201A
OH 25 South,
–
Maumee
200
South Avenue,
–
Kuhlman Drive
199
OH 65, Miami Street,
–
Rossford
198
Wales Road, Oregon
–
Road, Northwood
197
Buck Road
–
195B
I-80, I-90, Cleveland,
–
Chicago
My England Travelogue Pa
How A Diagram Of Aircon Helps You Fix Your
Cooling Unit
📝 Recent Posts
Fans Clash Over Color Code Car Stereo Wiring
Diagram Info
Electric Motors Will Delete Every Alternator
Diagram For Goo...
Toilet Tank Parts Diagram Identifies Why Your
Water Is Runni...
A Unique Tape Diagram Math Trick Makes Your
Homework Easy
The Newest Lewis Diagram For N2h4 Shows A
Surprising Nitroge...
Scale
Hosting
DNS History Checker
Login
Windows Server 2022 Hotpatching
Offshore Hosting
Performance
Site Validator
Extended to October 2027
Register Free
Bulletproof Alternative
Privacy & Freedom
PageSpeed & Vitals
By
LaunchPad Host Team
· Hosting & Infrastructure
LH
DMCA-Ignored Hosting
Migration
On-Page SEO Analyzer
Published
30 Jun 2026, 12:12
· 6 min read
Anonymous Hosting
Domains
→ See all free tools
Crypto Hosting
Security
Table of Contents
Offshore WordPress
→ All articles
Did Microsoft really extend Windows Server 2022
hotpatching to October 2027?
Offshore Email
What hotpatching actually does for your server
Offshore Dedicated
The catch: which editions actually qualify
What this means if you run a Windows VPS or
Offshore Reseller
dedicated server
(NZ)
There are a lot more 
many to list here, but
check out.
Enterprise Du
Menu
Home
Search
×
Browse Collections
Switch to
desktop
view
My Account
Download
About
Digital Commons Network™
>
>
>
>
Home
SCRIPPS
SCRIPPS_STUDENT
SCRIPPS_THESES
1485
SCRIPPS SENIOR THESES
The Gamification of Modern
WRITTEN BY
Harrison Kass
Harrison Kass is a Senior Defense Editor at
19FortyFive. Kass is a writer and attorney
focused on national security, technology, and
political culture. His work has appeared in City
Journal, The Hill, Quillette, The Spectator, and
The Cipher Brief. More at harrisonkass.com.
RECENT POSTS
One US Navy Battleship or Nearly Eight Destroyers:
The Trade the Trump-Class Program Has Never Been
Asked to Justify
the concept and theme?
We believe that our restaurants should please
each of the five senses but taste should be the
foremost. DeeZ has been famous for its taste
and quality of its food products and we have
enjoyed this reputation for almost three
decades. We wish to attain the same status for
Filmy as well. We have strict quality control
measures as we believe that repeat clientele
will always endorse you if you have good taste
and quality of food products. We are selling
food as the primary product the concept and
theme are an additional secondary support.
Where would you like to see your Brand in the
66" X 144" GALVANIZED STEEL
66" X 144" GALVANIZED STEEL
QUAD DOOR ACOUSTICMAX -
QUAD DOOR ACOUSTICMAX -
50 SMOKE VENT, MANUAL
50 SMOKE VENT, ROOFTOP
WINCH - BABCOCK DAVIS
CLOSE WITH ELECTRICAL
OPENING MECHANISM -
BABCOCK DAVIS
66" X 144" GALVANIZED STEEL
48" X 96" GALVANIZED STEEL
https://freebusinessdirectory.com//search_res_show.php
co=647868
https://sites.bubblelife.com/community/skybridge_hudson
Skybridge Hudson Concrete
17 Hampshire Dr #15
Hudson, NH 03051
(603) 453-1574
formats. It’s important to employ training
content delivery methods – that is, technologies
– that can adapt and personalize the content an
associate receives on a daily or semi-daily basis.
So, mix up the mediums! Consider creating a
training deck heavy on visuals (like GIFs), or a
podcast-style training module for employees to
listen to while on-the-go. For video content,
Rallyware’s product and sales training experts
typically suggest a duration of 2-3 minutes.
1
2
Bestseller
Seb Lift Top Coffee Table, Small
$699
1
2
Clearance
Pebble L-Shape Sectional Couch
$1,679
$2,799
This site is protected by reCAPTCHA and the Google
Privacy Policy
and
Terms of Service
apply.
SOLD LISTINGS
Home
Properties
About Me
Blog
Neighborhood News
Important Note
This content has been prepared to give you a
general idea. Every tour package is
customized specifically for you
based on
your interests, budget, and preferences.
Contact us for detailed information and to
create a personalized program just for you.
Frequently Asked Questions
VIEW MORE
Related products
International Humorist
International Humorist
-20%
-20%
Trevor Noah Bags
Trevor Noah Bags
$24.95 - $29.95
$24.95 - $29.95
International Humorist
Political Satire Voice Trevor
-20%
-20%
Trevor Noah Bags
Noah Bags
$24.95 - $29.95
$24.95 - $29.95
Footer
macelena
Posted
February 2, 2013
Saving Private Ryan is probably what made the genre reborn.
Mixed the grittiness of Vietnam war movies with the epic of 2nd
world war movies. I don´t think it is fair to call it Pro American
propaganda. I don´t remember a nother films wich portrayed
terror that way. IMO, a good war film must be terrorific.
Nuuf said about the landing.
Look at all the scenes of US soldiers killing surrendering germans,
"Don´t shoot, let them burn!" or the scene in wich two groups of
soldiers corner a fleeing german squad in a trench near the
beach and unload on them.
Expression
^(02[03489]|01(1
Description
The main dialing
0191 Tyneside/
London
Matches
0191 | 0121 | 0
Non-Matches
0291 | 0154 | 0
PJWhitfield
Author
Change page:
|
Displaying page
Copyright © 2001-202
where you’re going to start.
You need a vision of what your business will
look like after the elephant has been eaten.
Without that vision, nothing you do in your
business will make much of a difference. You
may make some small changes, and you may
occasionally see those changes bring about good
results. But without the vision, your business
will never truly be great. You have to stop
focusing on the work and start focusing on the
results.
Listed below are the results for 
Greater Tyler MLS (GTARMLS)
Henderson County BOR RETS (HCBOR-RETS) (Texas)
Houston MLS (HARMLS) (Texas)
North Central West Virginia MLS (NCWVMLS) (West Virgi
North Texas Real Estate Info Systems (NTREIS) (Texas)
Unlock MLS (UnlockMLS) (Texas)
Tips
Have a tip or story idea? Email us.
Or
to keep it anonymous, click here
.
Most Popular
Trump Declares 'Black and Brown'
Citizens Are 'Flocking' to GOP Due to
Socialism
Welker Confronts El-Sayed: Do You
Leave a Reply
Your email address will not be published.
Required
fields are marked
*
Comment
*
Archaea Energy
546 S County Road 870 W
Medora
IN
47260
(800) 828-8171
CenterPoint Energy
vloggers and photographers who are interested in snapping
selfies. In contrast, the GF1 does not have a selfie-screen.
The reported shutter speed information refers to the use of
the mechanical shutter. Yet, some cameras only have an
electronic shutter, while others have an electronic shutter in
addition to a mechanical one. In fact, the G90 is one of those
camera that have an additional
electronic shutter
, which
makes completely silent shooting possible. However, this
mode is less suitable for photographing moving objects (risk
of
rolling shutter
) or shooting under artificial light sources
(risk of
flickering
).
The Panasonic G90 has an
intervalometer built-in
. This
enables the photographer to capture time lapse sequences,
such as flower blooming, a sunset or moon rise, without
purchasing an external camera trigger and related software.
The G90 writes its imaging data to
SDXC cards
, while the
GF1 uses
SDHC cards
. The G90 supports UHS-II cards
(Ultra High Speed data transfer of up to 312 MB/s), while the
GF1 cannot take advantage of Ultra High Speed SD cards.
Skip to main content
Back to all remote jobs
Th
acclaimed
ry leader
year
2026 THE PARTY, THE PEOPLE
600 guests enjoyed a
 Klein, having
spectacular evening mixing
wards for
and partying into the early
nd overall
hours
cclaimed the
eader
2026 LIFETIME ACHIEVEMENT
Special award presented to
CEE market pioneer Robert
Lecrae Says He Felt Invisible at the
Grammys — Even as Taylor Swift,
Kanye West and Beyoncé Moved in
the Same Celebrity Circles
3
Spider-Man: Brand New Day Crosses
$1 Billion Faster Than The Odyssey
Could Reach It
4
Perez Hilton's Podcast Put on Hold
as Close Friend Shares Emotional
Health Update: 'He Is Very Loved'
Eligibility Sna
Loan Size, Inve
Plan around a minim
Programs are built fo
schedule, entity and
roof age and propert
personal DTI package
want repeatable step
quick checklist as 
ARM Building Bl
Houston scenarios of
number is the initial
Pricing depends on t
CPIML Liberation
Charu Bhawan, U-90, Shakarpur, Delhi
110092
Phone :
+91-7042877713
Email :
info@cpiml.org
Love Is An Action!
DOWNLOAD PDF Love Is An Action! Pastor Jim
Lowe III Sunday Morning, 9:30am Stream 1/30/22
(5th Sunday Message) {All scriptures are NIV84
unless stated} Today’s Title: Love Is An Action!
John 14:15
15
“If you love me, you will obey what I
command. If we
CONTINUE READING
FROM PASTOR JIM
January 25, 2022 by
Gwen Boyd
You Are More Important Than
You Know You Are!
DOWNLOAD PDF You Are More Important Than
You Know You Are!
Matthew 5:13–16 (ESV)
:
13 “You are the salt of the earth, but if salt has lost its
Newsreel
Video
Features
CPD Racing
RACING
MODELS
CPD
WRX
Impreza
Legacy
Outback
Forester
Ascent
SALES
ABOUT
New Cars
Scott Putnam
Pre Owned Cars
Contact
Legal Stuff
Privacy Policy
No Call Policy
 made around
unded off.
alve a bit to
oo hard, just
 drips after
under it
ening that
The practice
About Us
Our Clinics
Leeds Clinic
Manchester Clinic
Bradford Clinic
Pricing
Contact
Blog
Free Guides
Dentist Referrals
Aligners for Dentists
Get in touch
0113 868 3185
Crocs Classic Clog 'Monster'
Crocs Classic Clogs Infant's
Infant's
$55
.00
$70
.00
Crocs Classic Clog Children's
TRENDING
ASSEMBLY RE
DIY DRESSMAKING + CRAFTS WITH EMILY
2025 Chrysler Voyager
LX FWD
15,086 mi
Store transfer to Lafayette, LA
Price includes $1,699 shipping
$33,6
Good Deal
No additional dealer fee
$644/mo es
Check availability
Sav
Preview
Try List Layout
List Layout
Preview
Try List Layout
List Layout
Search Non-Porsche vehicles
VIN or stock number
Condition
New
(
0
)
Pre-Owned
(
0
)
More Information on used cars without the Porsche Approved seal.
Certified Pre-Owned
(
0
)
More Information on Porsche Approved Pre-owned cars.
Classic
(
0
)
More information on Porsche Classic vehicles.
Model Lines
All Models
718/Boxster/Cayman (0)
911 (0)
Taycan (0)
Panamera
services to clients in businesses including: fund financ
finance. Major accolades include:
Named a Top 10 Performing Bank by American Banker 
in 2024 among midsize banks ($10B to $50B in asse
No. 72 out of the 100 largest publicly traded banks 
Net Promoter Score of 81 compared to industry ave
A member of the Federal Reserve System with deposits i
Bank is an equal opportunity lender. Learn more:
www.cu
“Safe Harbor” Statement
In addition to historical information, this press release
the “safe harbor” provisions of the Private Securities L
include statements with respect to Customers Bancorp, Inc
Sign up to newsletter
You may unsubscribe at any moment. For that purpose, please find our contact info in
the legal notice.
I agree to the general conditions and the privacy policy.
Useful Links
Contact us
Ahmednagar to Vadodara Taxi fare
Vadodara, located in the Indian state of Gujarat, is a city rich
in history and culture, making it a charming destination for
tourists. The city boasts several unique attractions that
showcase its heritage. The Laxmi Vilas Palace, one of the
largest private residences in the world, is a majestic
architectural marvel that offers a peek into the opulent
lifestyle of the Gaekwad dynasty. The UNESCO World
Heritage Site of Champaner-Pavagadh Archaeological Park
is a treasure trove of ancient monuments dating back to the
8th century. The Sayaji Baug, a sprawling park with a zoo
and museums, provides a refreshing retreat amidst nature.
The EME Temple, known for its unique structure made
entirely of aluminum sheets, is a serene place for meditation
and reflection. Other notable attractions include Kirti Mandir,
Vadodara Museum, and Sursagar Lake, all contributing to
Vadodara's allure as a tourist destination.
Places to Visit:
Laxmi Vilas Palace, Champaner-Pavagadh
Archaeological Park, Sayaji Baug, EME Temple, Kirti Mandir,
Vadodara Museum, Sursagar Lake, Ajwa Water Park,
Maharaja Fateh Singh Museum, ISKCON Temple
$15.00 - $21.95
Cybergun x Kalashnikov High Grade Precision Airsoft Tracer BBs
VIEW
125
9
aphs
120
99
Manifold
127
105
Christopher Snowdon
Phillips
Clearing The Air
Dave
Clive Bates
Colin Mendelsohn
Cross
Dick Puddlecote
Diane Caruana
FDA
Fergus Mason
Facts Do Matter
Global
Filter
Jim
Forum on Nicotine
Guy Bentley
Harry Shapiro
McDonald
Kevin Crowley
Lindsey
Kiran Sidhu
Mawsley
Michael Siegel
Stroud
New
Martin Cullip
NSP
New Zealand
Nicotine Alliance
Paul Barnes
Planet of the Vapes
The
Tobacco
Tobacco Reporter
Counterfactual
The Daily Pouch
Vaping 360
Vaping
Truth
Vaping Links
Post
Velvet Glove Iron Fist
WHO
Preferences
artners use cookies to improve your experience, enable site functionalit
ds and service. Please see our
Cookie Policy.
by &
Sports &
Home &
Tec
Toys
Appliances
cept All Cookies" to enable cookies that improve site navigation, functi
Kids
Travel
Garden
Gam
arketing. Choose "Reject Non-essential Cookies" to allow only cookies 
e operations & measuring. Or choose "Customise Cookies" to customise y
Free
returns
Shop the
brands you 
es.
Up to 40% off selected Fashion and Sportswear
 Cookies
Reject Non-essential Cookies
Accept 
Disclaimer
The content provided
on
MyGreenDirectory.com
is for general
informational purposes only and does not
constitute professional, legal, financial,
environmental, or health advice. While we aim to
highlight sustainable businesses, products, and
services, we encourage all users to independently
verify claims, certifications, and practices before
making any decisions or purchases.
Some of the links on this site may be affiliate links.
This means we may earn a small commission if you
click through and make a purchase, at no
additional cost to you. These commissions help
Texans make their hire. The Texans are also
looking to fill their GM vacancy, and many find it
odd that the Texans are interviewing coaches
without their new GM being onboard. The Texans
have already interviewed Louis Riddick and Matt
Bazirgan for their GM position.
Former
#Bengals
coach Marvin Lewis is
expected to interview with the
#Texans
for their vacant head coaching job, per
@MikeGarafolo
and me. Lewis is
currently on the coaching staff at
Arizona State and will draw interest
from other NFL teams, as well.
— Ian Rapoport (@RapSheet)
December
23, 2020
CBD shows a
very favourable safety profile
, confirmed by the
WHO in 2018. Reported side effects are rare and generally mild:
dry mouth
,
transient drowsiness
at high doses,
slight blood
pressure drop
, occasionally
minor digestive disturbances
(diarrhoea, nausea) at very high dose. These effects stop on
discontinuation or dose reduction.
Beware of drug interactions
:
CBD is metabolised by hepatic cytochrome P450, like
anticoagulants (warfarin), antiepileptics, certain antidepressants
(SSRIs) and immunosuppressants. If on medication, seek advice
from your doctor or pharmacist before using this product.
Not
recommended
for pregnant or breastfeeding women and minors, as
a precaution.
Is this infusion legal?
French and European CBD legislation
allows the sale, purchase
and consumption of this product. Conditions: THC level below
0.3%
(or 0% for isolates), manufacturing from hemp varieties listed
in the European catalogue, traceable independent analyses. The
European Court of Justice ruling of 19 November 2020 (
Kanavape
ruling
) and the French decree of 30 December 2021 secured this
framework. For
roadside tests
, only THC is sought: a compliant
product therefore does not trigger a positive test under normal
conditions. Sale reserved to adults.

§ Activity:
Retype the lines from the start of the records through the line that contains "each of the", copying each one character for character.

§ Exercise solution:
201A
OH 25 South,
–
Maumee
200
South Avenue,
–
Kuhlman Drive
199
OH 65, Miami Street,
–
Rossford
198
Wales Road, Oregon
–
Road, Northwood
197
Buck Road
–
195B
I-80, I-90, Cleveland,
–
Chicago
My England Travelogue Pa
How A Diagram Of Aircon Helps You Fix Your
Cooling Unit
📝 Recent Posts
Fans Clash Over Color Code Car Stereo Wiring
Diagram Info
Electric Motors Will Delete Every Alternator
Diagram For Goo...
Toilet Tank Parts Diagram Identifies Why Your
Water Is Runni...
A Unique Tape Diagram Math Trick Makes Your
Homework Easy
The Newest Lewis Diagram For N2h4 Shows A
Surprising Nitroge...
Scale
Hosting
DNS History Checker
Login
Windows Server 2022 Hotpatching
Offshore Hosting
Performance
Site Validator
Extended to October 2027
Register Free
Bulletproof Alternative
Privacy & Freedom
PageSpeed & Vitals
By
LaunchPad Host Team
· Hosting & Infrastructure
LH
DMCA-Ignored Hosting
Migration
On-Page SEO Analyzer
Published
30 Jun 2026, 12:12
· 6 min read
Anonymous Hosting
Domains
→ See all free tools
Crypto Hosting
Security
Table of Contents
Offshore WordPress
→ All articles
Did Microsoft really extend Windows Server 2022
hotpatching to October 2027?
Offshore Email
What hotpatching actually does for your server
Offshore Dedicated
The catch: which editions actually qualify
What this means if you run a Windows VPS or
Offshore Reseller
dedicated server
(NZ)
There are a lot more 
many to list here, but
check out.
Enterprise Du
Menu
Home
Search
×
Browse Collections
Switch to
desktop
view
My Account
Download
About
Digital Commons Network™
>
>
>
>
Home
SCRIPPS
SCRIPPS_STUDENT
SCRIPPS_THESES
1485
SCRIPPS SENIOR THESES
The Gamification of Modern
WRITTEN BY
Harrison Kass
Harrison Kass is a Senior Defense Editor at
19FortyFive. Kass is a writer and attorney
focused on national security, technology, and
political culture. His work has appeared in City
Journal, The Hill, Quillette, The Spectator, and
The Cipher Brief. More at harrisonkass.com.
RECENT POSTS
One US Navy Battleship or Nearly Eight Destroyers:
The Trade the Trump-Class Program Has Never Been
Asked to Justify
the concept and theme?
We believe that our restaurants should please
each of the five senses but taste should be the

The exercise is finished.